Questions to answer:
(A) List every possible reason for missing values that the passage on summarizing variables with summarize offers.
(B) Write the next part of the passage on summarizing variables with summarize, starting after its final sentence.

------ Provided passage

Summarize variables using summarize

The next common task when working with data is to be able to summarize data: take a large number of values and summarize them with a single value. While this may seem like a very abstract idea, something as simple as the sum, the smallest value, and the largest values are all summaries of a large number of values.

We can calculate the standard deviation and mean of the temperature variable temp in the weather data frame of nycflights13 in one step using the summarize (or equivalently using the UK spelling summarise) function in dplyr.

summary_temp <- weather %>% 
  summarize(mean = mean(temp), std_dev = sd(temp))
summary_temp

mean	std_dev
NA	NA

We've created a small data frame here called summary_temp that includes both the mean and the std_dev of the temp variable in weather. Notice, the data frame weather went from many rows to a single row of just the summary values in the data frame summary_temp.

But why are the values returned NA? This stands for "not available or not applicable" and is how R encodes missing values; if in a data frame for a particular row and column no value exists, NA is stored instead. Furthermore, by default any time you try to summarize a number of values (using mean() and sd() for example) that has one or more missing values, then NA is returned.

Values can be missing for many reasons. Perhaps the data was collected but someone forgot to enter it? Perhaps the data was not collected at all because it was too difficult? Perhaps there was an erroneous value that someone entered that has been changed to read as missing? You'll often encounter issues with missing values.

You can summarize all non-missing values by setting the na.rm argument to TRUE (rm is short for "remove"). This will remove any NA missing values and only return the summary value for all non-missing values. So the code below computes the mean and standard deviation of all non-missing values. Notice how the na.rm=TRUE are set as arguments to the mean() and sd() functions, and not to the summarize() function.

summary_temp <- weather %>% 
  summarize(mean = mean(temp, na.rm = TRUE), std_dev = sd(temp, na.rm = TRUE))
summary_temp

mean	std_dev
55.26039	17.78785

It is not good practice to include a na.rm = TRUE in your summary commands by default; you should attempt to run code first without this argument as this will alert you to the presence of missing data. Only after you've identified where missing values occur and have thought about the potential causes of this missing should you consider using na.rm = TRUE. In the upcoming Tasks we'll consider the possible ramifications of blindly sweeping rows with missing values under the rug.

------------
------ Extracted material

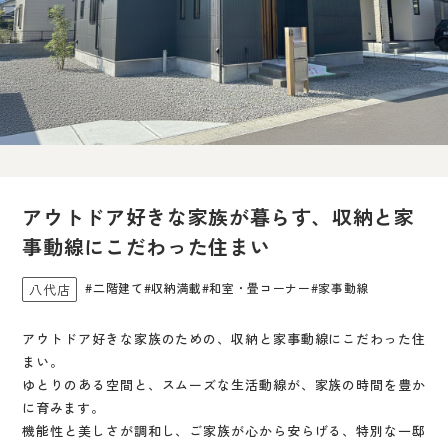
アウトドア好きな家族が暮らす、収納と家
事動線にこだわった住まい
#二階建て
#収納満載
#和室・畳コーナー
#家事動線
八代店
アウトドア好きな家族のための、収納と家事動線にこだわった住
まい。
ゆとりのある空間と、スムーズな生活動線が、家族の時間を豊か
に育みます。
機能性と美しさが調和し、ご家族が心から安らげる、特別な一邸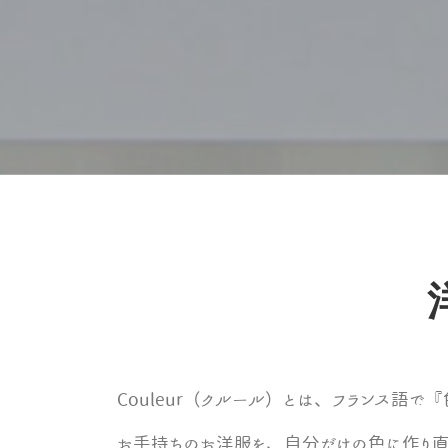
Couleur（クルール）とは、フランス語で
お手持ちのお洋服を、自分だけの色に作り直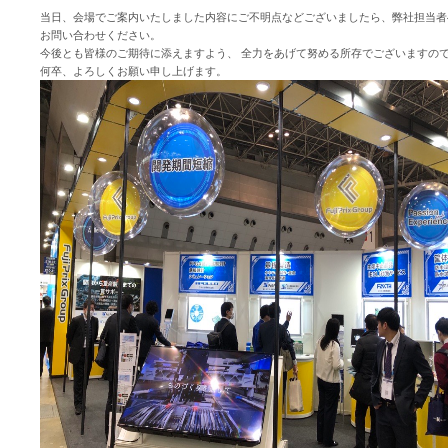
当日、会場でご案内いたしました内容にご不明点などございましたら、弊社担当者
お問い合わせください。
今後とも皆様のご期待に添えますよう、 全力をあげて努める所存でございますの
何卒、よろしくお願い申し上げます。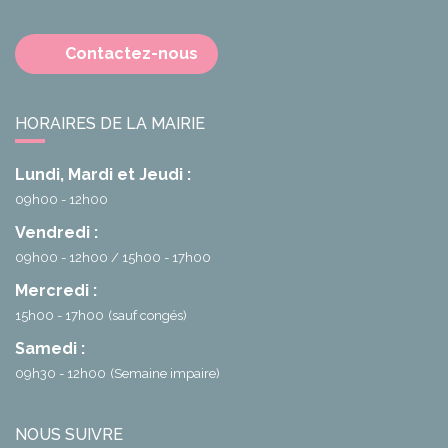
Contactez-nous
HORAIRES DE LA MAIRIE
Lundi, Mardi et Jeudi :
09h00 - 12h00
Vendredi :
09h00 - 12h00
15h00 - 17h00
Mercredi :
15h00 - 17h00
(sauf congés)
Samedi :
09h30 - 12h00
(Semaine impaire)
NOUS SUIVRE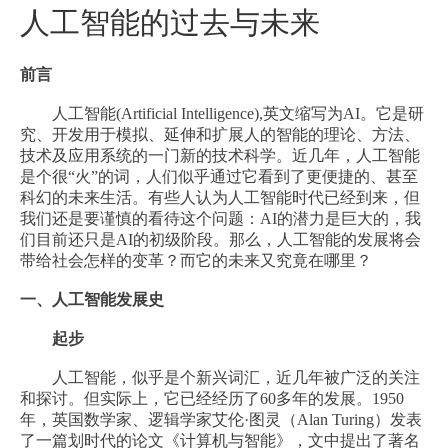
人工智能的过去与未来
前言
人工智能(Artificial Intelligence),英文缩写为AI。它是研
究、开发用于模拟、延伸和扩展人的智能的理论、方法、
技术及应用系统的一门新的技术科学。近几年，人工智能
是个很“火”的词，人们似乎通过它看到了更便捷的、甚至
科幻的未来生活。有些人认为人工智能时代已经到来，但
我们还是要谨慎的看待这个问题：AI的潜力是巨大的，我
们目前还只是AI的初级阶段。那么，人工智能的发展将会
带给社会怎样的变革？而它的未来又究竟在哪里？
一、人工智能发展史
起步
人工智能，似乎是个新兴词汇，近几年被广泛的关注
和探讨。但实际上，它已经经历了60多年的发展。1950
年，英国数学家、逻辑学家艾伦·图灵（Alan Turing）发表
了一篇划时代的论文《计算机与智能》，文中提出了著名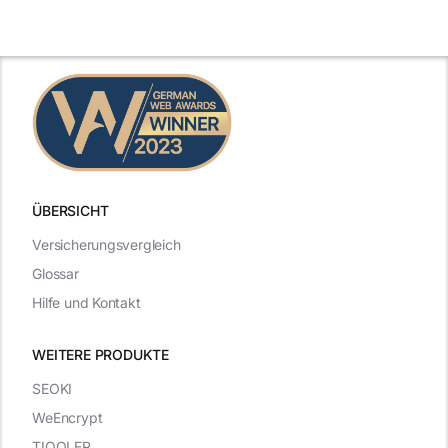
ÜBERSICHT
Versicherungsvergleich
Glossar
Hilfe und Kontakt
WEITERE PRODUKTE
SEOKI
WeEncrypt
TIQQLER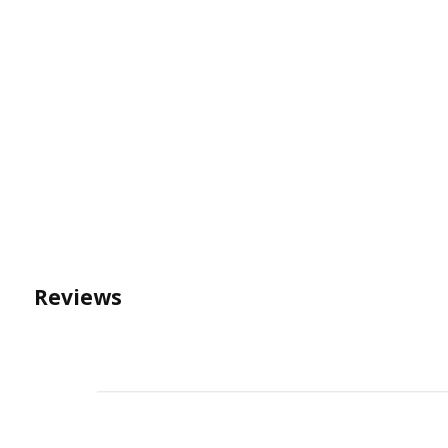
Reviews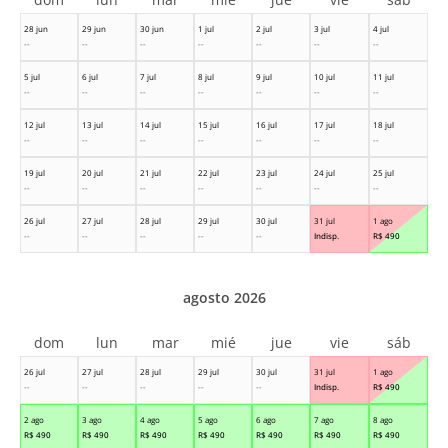
28 jun
29 jun
30 jun
1 jul
2 jul
3 jul
4 jul
--
--
--
--
--
--
--
5 jul
6 jul
7 jul
8 jul
9 jul
10 jul
11 jul
--
--
--
--
--
--
--
12 jul
13 jul
14 jul
15 jul
16 jul
17 jul
18 jul
--
--
--
--
--
--
--
19 jul
20 jul
21 jul
22 jul
23 jul
24 jul
25 jul
--
--
--
--
--
--
--
26 jul
27 jul
28 jul
29 jul
30 jul
31 jul
1 ago
--
--
--
--
--
Indisp.
R$
490
agosto 2026
dom
lun
mar
mié
jue
vie
sáb
26 jul
27 jul
28 jul
29 jul
30 jul
31 jul
1 ago
--
--
--
--
--
Indisp.
R$
490
2 ago
3 ago
4 ago
5 ago
6 ago
7 ago
8 ago
R$
490
R$
490
R$
490
R$
490
R$
490
R$
490
R$
490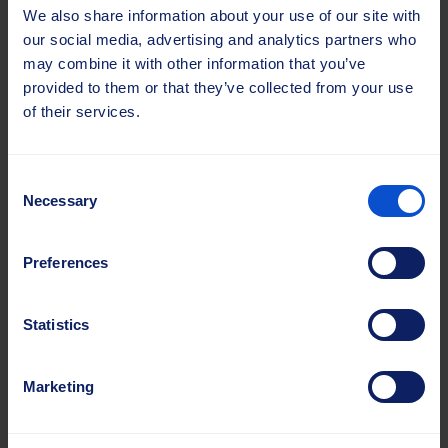
konstruerade för att passa maskinen perfekt.
We also share information about your use of our site with
Dessa plattor finns i anpassade färger och är en
our social media, advertising and analytics partners who
engångsinvestering eftersom de inte slits vid
may combine it with other information that you’ve
användning.
provided to them or that they’ve collected from your use
of their services.
Consent
Necessary
Selection
Preferences
Statistics
Marketing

------------

Activity answers:
(A)
- The data was collected but someone forgot to enter it.
- The data was not collected at all because it was too difficult.
- Someone entered an erroneous value that has been changed to read as missing.

(B)
What other summary functions can we use inside the summarize() verb? Any function in R that takes a vector of values and returns just one. Here are just a few:

mean(): the mean or average
sd(): the standard deviation, which is a measure of spread
min() and max(): the minimum and maximum values respectively
IQR(): Interquartile range
sum(): the sum
n(): a count of the number of rows/observations in each group. This particular summary function will make more sense when group_by() is used in the next section.

Task Say a doctor is studying the effect of smoking on lung cancer for a large number of patients who have records measured at five year intervals. She notices that a large number of patients have missing data points because the patient has died, so she chooses to ignore these patients in her analysis. What is wrong with this doctor's approach?

The missing patients may have died of lung cancer! So to ignore them might seriously bias your results!

It is very important to think of what the consequences on your analysis are of ignoring missing data! Ask yourself:

Is there is a systematic reasons why certain values are missing?
- If yes, you might be biasing your results!
- If there isn't, then it might be OK to "sweep missing values under the rug."

Task Modify the code above to create summary_temp to also use the n() summary function: summarize(count = n()). What does the returned value correspond to?

weather %>% 
  summarize(count = n())#It corresponds to a count of the number of observations/rows.

# A tibble: 1 x 1
  count
  <int>
1 26115

#We can check this using the dim() function which returns the dimensions (rows and columns)
dim(weather)

[1] 26115    15

Task Why doesn't the following code work?

summary_temp <- weather %>%   
  summarize(mean = mean(temp, na.rm = TRUE)) %>% 
  summarize(std_dev = sd(temp, na.rm = TRUE))

Run the code line by line instead of all at once, and then look at the data. In other words, run weather %>% summarize(mean = mean(temp, na.rm = TRUE)) first and see what it produces.

Consider the output of only running the first two lines:

weather %>%   
  summarize(mean = mean(temp, na.rm = TRUE))

mean
55.26039

Because after the first summarize(), the variable temp disappears as it has been collapsed to the value mean. So when we try to run the second summarize(), it can't find the variable temp` to compute the standard deviation of.